San Francisco is a treasure trove of dark corners, but even more so, dark peaks. Climbing to the tops at night, however, will not afford a better view of the stars as they are likely hidden behind the fog. Instead one peers down into the valleys of twinkling lights. This reverse stargazing can be almost as breathtaking as the heavens themselves and it's an experience that is unique to this place. Mystery and intrigue (and perhaps a little bit of adrenaline) are what draw one into the darkness and into In Fits In Dreams, Yassou Benedict's latest E.P. This five-song project is packed with subtle twists and turns, unexpected moments, and getting lost. If you want to explore the darkness with Yassou Benedict, they are playing Bottom of the Hill on Friday, November 8, the homecoming finale to thier current tour. I caught up with them while they were in Portland to ask about the E.P., their unique take on music, and what they give back to the San Francisco music scene.

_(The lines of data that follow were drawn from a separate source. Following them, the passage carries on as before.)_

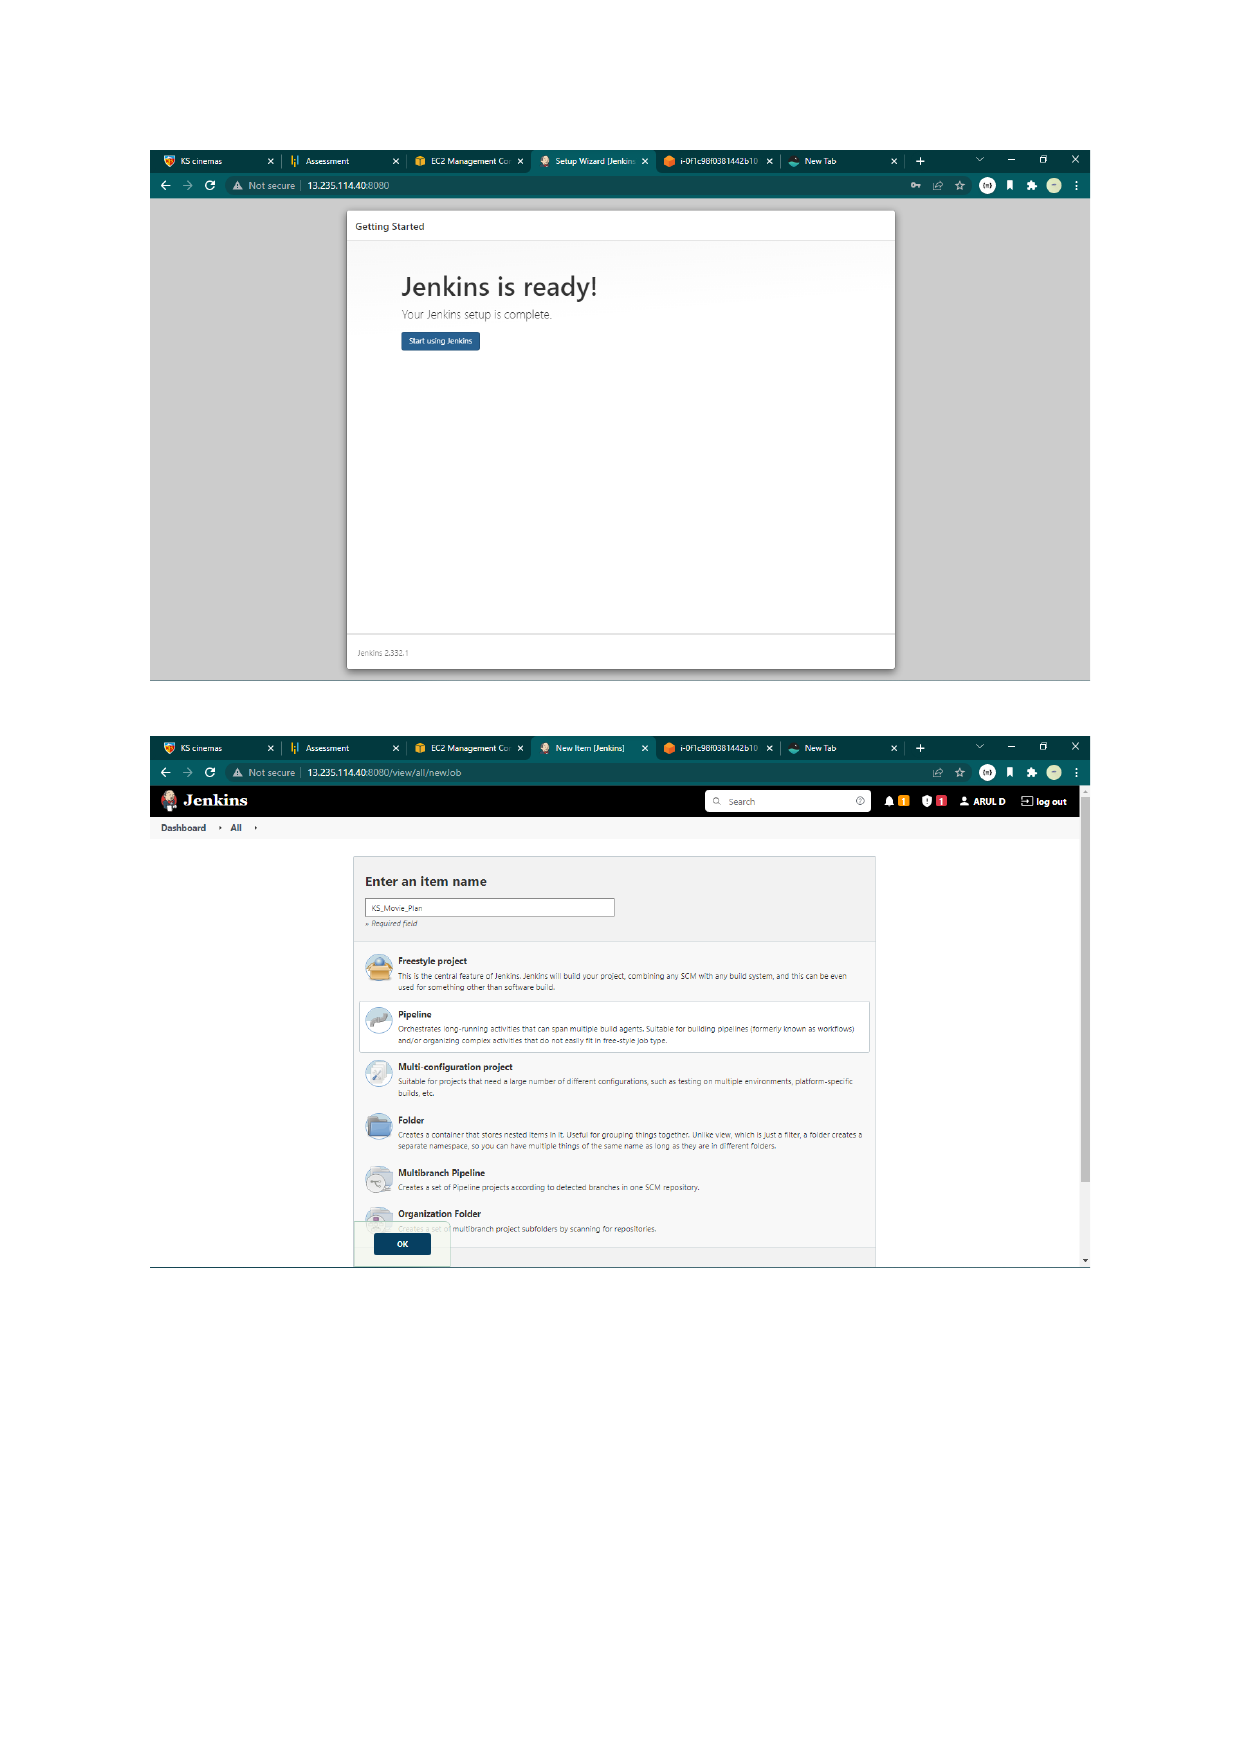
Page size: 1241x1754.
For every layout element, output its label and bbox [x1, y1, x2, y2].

picture [150, 150, 1091, 681]
picture [150, 736, 1091, 1268]
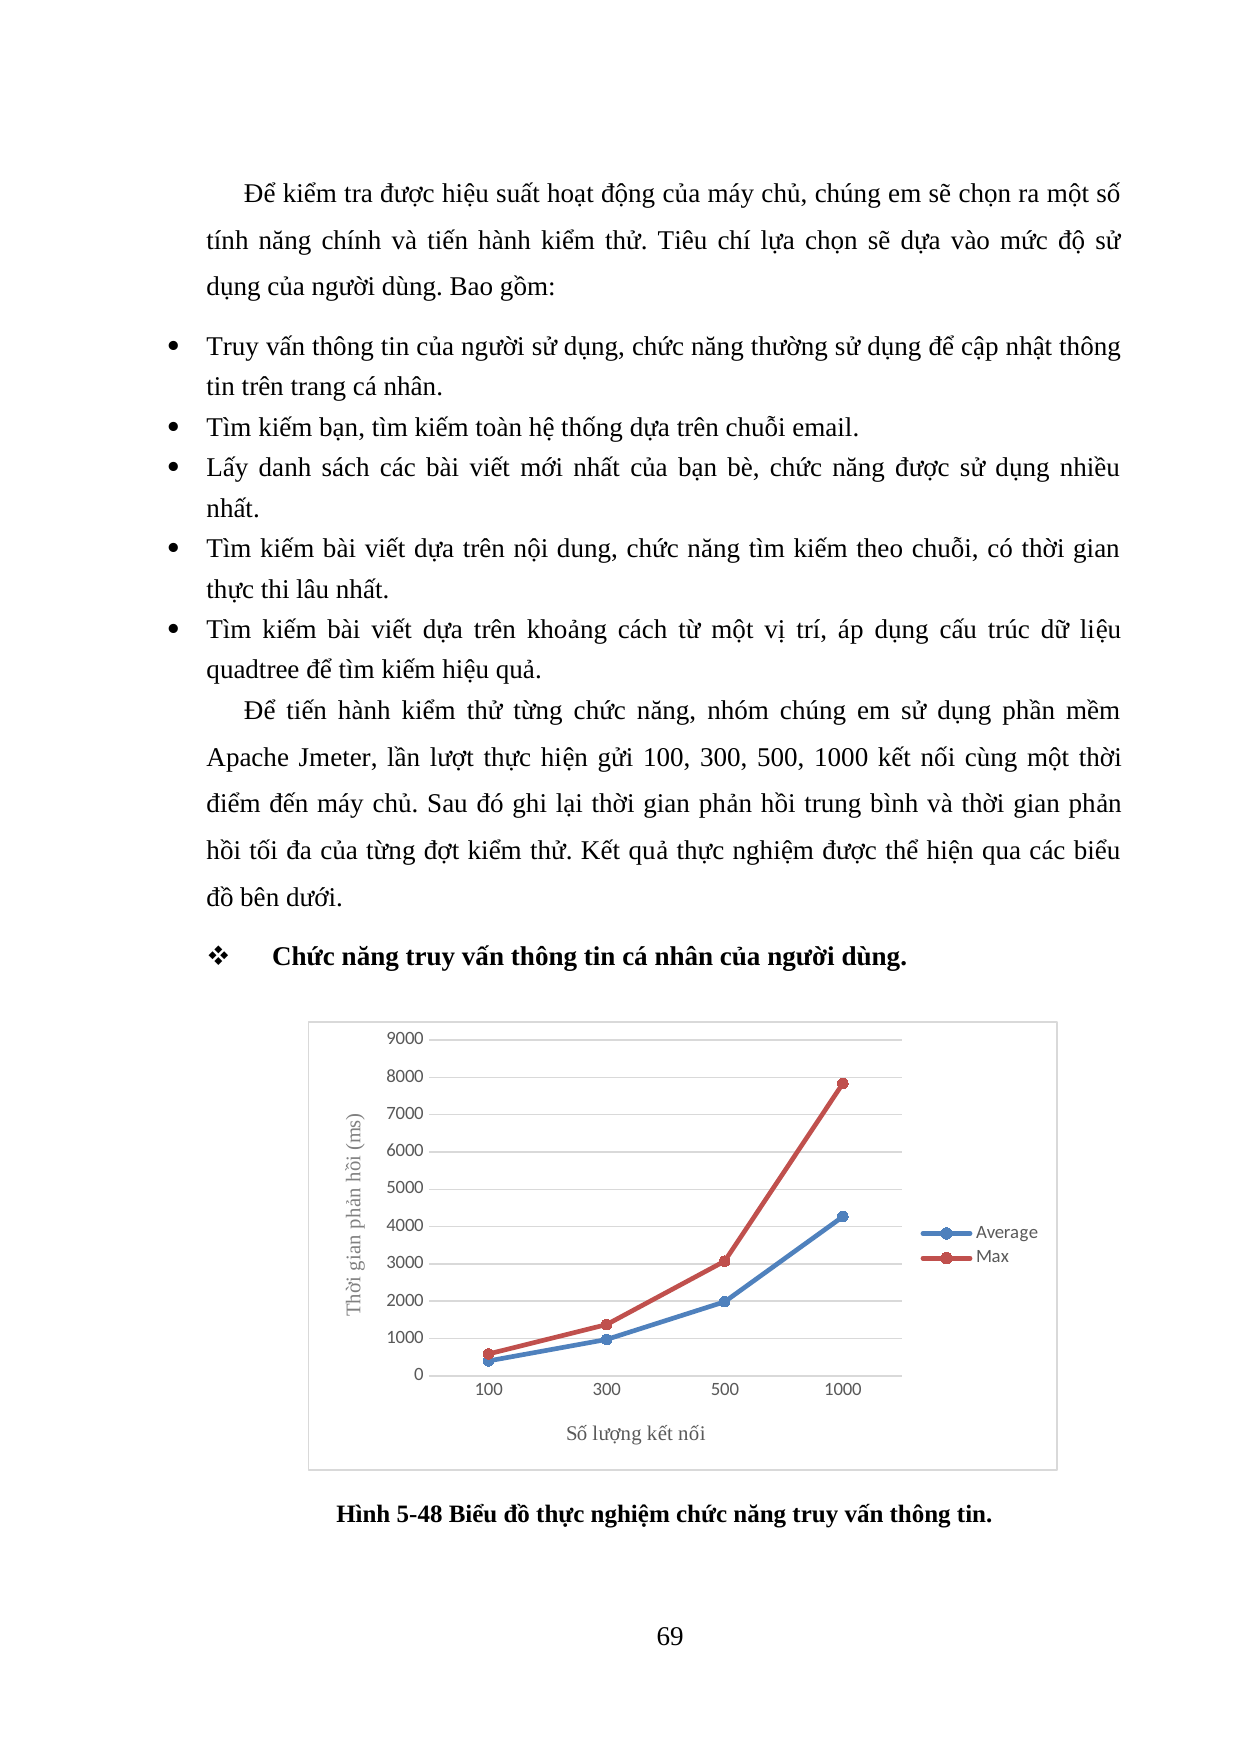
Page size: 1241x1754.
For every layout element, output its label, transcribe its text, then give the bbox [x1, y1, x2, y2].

text Để tiến hành kiểm thử từng chức năng, nhóm chúng em sử dụng phần mềm Apache Jmeter, lần lượt thực hiện gửi 100, 300, 500, 1000 kết nối cùng một thời điểm đến máy chủ. Sau đó ghi lại thời gian phản hồi trung bình và thời gian phản hồi tối đa của từng đợt kiểm thử. Kết quả thực nghiệm được thể hiện qua các biểu đồ bên dưới. [206, 694, 1122, 912]
text Tìm kiếm bài viết dựa trên khoảng cách từ một vị trí, áp dụng cấu trúc dữ liệu quadtree để tìm kiếm hiệu quả. [169, 613, 1122, 685]
text Chức năng truy vấn thông tin cá nhân của người dùng. [206, 940, 1122, 971]
text Hình 5-1 Biểu đồ thực nghiệm chức năng truy vấn thông tin. [206, 1499, 1122, 1528]
text Tìm kiếm bài viết dựa trên nội dung, chức năng tìm kiếm theo chuỗi, có thời gian thực thi lâu nhất. [169, 532, 1122, 604]
text Tìm kiếm bạn, tìm kiếm toàn hệ thống dựa trên chuỗi email. [169, 411, 1122, 442]
text Để kiểm tra được hiệu suất hoạt động của máy chủ, chúng em sẽ chọn ra một số tính năng chính và tiến hành kiểm thử. Tiêu chí lựa chọn sẽ dựa vào mức độ sử dụng của người dùng. Bao gồm: [206, 177, 1122, 302]
text Lấy danh sách các bài viết mới nhất của bạn bè, chức năng được sử dụng nhiều nhất. [169, 451, 1122, 523]
text Truy vấn thông tin của người sử dụng, chức năng thường sử dụng để cập nhật thông tin trên trang cá nhân. [169, 330, 1122, 401]
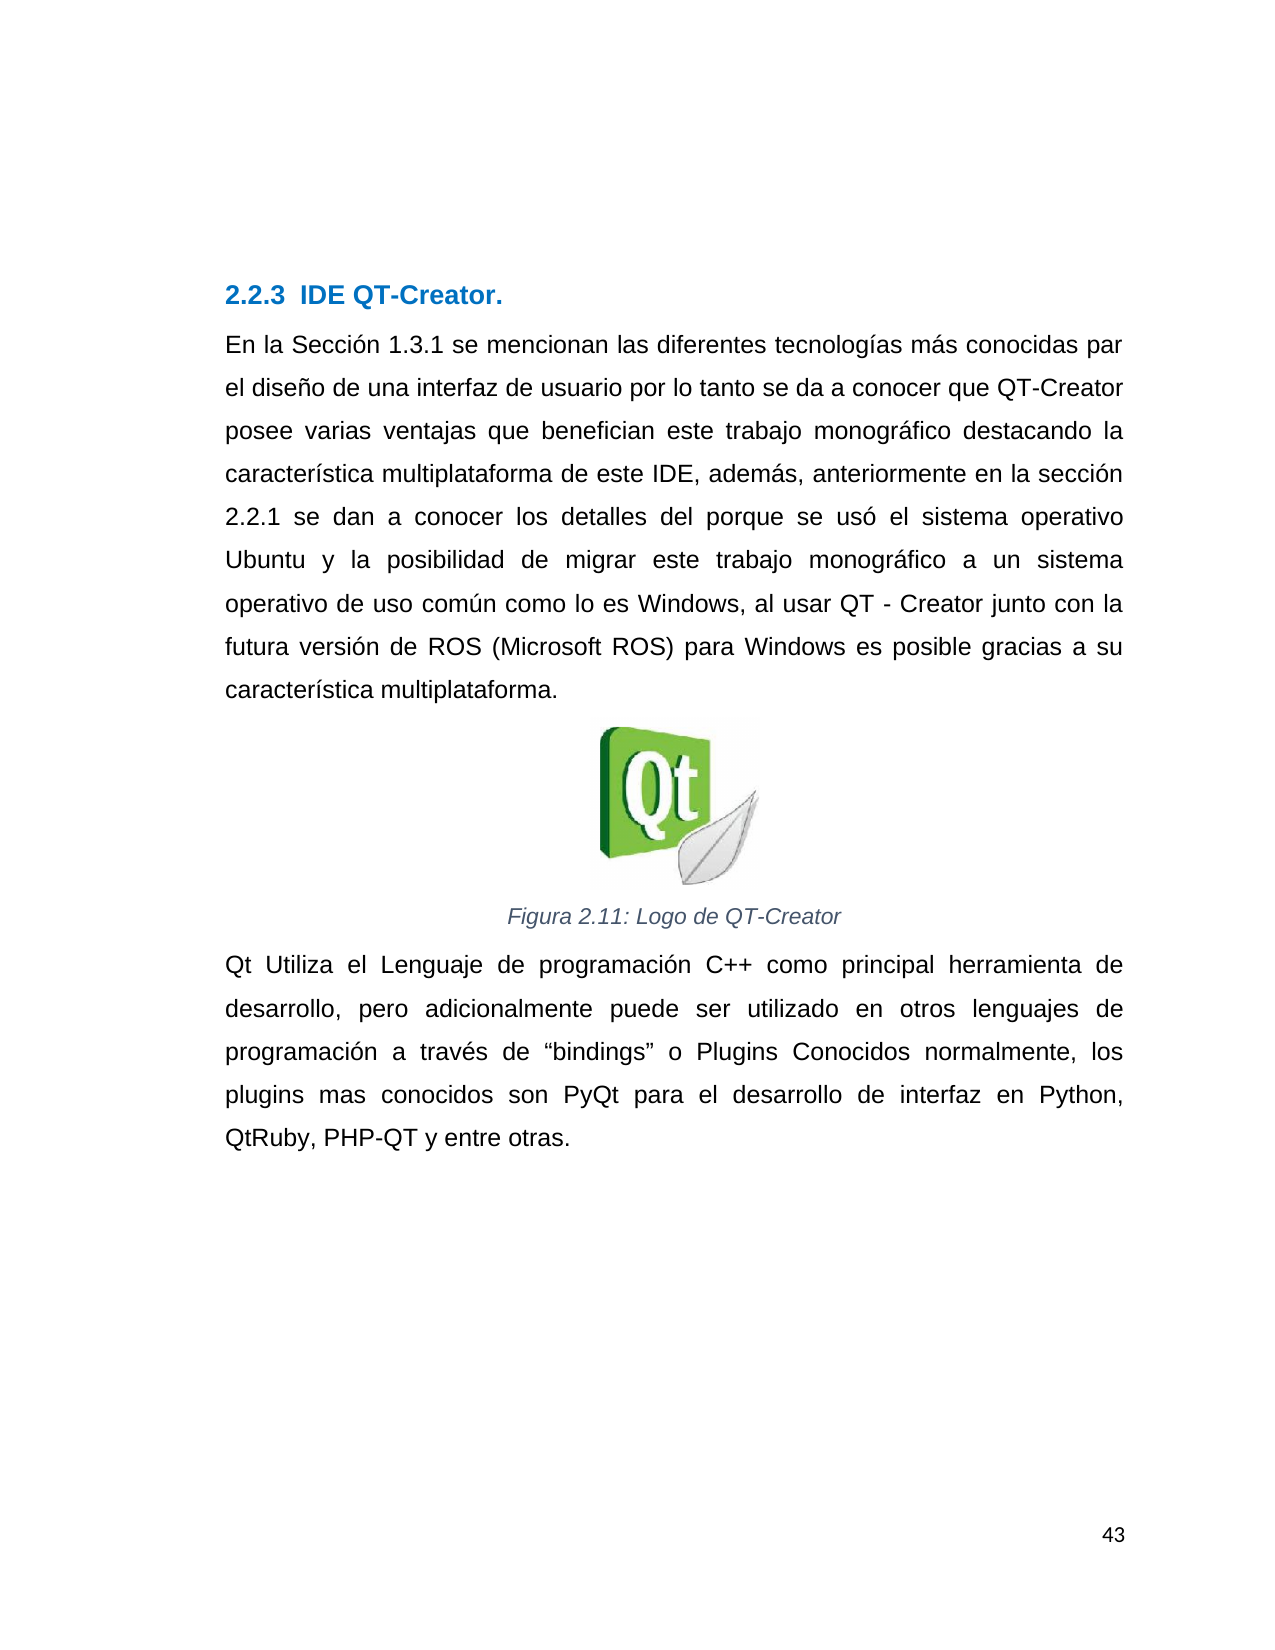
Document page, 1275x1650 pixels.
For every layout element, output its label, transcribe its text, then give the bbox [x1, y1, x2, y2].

text Qt Utiliza el Lenguaje de programación C++ como principal herramienta de desarrollo, pero adicionalmente puede ser utilizado en otros lenguajes de programación a través de “bindings” o Plugins Conocidos normalmente, los plugins mas conocidos son PyQt para el desarrollo de interfaz en Python, QtRuby, PHP-QT y entre otras. [225, 951, 1125, 1152]
picture [590, 717, 760, 890]
text En la Sección 1.3.1 se mencionan las diferentes tecnologías más conocidas par el diseño de una interfaz de usuario por lo tanto se da a conocer que QT-Creator posee varias ventajas que benefician este trabajo monográfico destacando la característica multiplataforma de este IDE, además, anteriormente en la sección 2.2.1 se dan a conocer los detalles del porque se usó el sistema operativo Ubuntu y la posibilidad de migrar este trabajo monográfico a un sistema operativo de uso común como lo es Windows, al usar QT - Creator junto con la futura versión de ROS (Microsoft ROS) para Windows es posible gracias a su característica multiplataforma. [225, 330, 1125, 703]
text Figura 2.11: Logo de QT-Creator [225, 903, 1125, 930]
list IDE QT-Creator. [225, 279, 1125, 311]
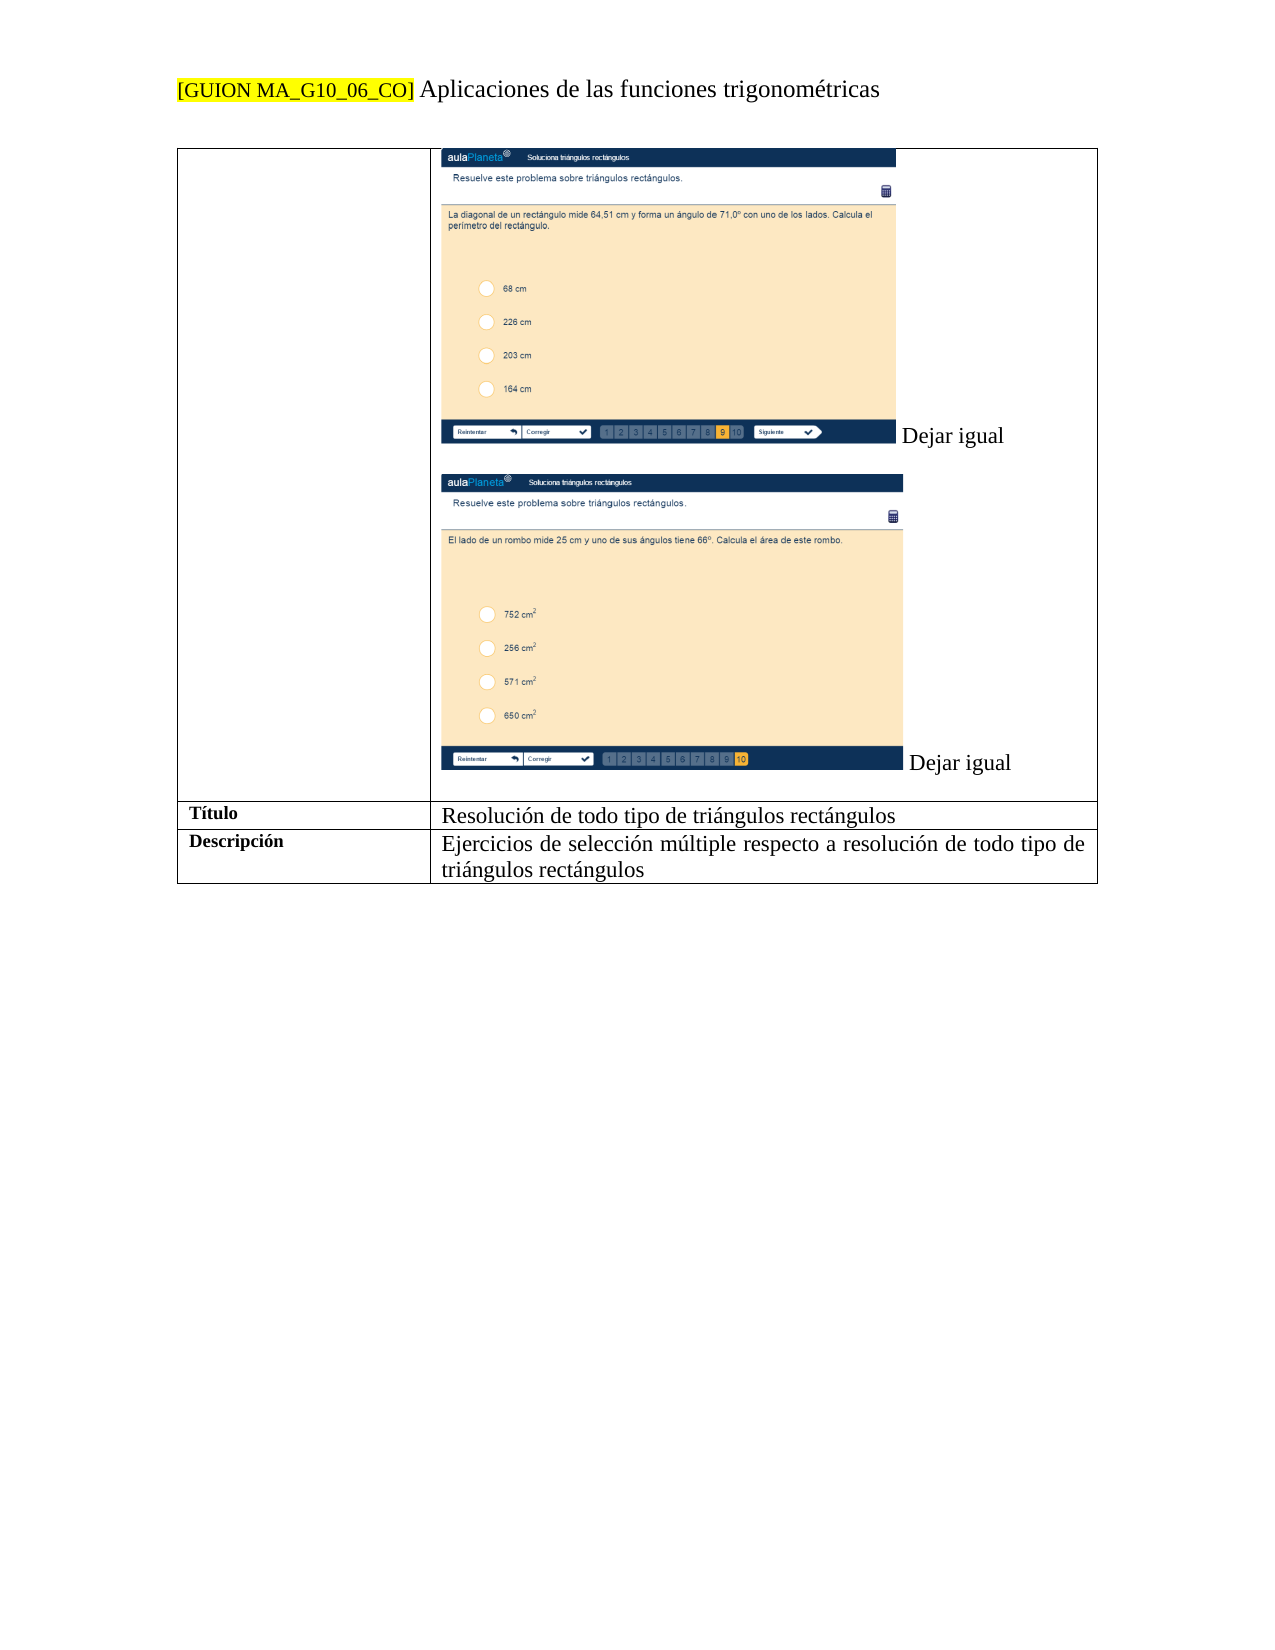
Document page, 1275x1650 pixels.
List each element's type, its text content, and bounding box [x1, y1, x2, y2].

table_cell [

When asked to help me genre-fy the music, Lilie Bytheway-Hoy mentioned that the band is often hard to pin down. They don't really describe [their sound], even though asked all the time. "People compare us to wildly different things. It's smoky, maybe that is what we will start calling it. Smoky music." Smoky is an apt description as the band's music hangs heavy in the air and fogs the brain a bit. Bytheway-Hoy's voice coaxes us around the dark corners where we are met by the complicated and subtle arrangements of band members James Jackson, Patrick Aguirre, AJ Krumholz, and Theo Quimby. As Bytheway-Hoy mentioned, it's particularly difficult to place Yassou Benedict's sound. There are percussive and swelling ambient moments that reference Radiohead, tight but airy combinations that feel similar to the XX, and complicated, subtle layers that The National is well known for. Occasionally Passion Pit might rear it's electronic looped head, but only for a moment. The more you listen, the more the music feels shaped by sophisticated layering.
Photo: Nick Santoro
The difference between Yassou Benedict and other bands with a female vocalist is that while Bytheway-Hoy is at the front of it all, she somehow isn't. The music and the vocals swirl so seamlessly it's hard to figure out where one ends and the other begins. Her singing style is not angsty like a Gwen Stafani or Fiona Apple, and she's not too dreamy like Mazzy Star's Hope Sandoval. Bytheway-Hoy's voice floats, but is cognitive, there's a weight to her words that tells us there's experience here, that she's felt pain like the rest of us but isn't going to whine about it. She described their music arrangement as coming "from a place of ignorance. We get bored easily... but in some way it is easier for us to write with no construct or boundaries."
Two songs in particular are indicative of the breadth of musical exploration present on this E.P. "The Cloisters" is meditative; Bytheway-Hoy's chanting seems to be controlling the rate at which we breathe with her. This song illuminates Yassou Benedict's lyrical style. Words are present, but they are not about narrative or storytelling. This track is also where the darkness is heaviest, providing the backdrop for a nightscape, which is, according to the band, the best way to fall into a song. "The darkness is always more interesting. That feeling is pure life, similar to what you feel when a song overtakes you." On the flip side, the titular "In Fits In Dreams," is much more poppy and feels as though it is the only track meant for the light. The song tells the tale of a boy waiting for nightfall so that he can dream a dream in which his mother gives him direction. The story is what illuminates the song. Bytheway-Hoy's voice gets a little strained, but it's still bold and dramatic, backed by electronic drum beats, wispy horn sounds, quick bass lines and guitar plucking.